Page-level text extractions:
┏━━
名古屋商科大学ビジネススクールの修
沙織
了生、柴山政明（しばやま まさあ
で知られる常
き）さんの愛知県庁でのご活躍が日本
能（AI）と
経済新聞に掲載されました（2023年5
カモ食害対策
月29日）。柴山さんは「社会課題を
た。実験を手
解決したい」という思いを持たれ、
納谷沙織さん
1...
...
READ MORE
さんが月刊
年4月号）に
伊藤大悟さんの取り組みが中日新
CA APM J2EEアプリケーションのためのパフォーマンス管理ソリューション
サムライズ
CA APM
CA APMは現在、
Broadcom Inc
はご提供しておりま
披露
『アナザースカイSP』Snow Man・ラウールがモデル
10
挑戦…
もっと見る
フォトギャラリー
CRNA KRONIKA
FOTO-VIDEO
┗━━
┏━━
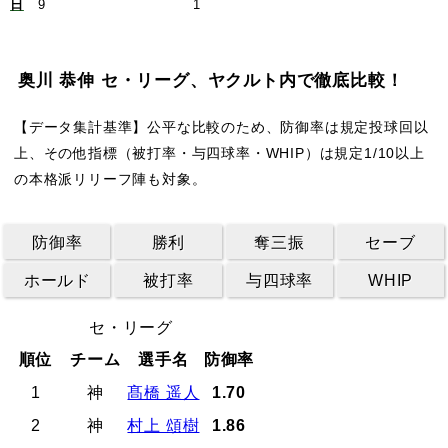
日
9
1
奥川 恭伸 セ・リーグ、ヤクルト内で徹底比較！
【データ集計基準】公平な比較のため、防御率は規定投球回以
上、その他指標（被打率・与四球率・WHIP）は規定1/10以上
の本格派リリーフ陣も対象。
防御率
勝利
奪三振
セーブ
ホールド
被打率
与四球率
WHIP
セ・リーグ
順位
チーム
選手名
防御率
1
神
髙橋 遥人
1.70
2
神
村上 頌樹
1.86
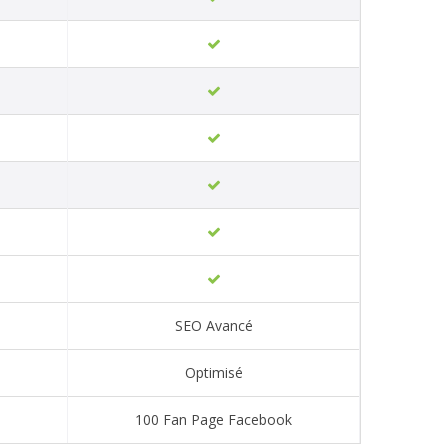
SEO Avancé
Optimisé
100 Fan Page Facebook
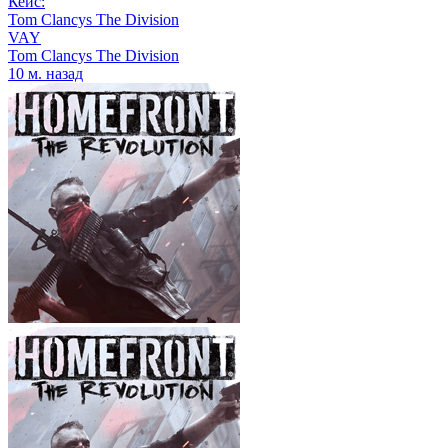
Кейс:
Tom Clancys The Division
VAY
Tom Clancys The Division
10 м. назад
┗━━
Directions —
Set down, exactly as written above, each line from the one with "の本格派リリーフ陣も対象。" through the one with "10 м. назад", and skip the pictures.

Reply —
の本格派リリーフ陣も対象。
防御率
勝利
奪三振
セーブ
ホールド
被打率
与四球率
WHIP
セ・リーグ
順位
チーム
選手名
防御率
1
神
髙橋 遥人
1.70
2
神
村上 頌樹
1.86
SEO Avancé
Optimisé
100 Fan Page Facebook
Кейс:
Tom Clancys The Division
VAY
Tom Clancys The Division
10 м. назад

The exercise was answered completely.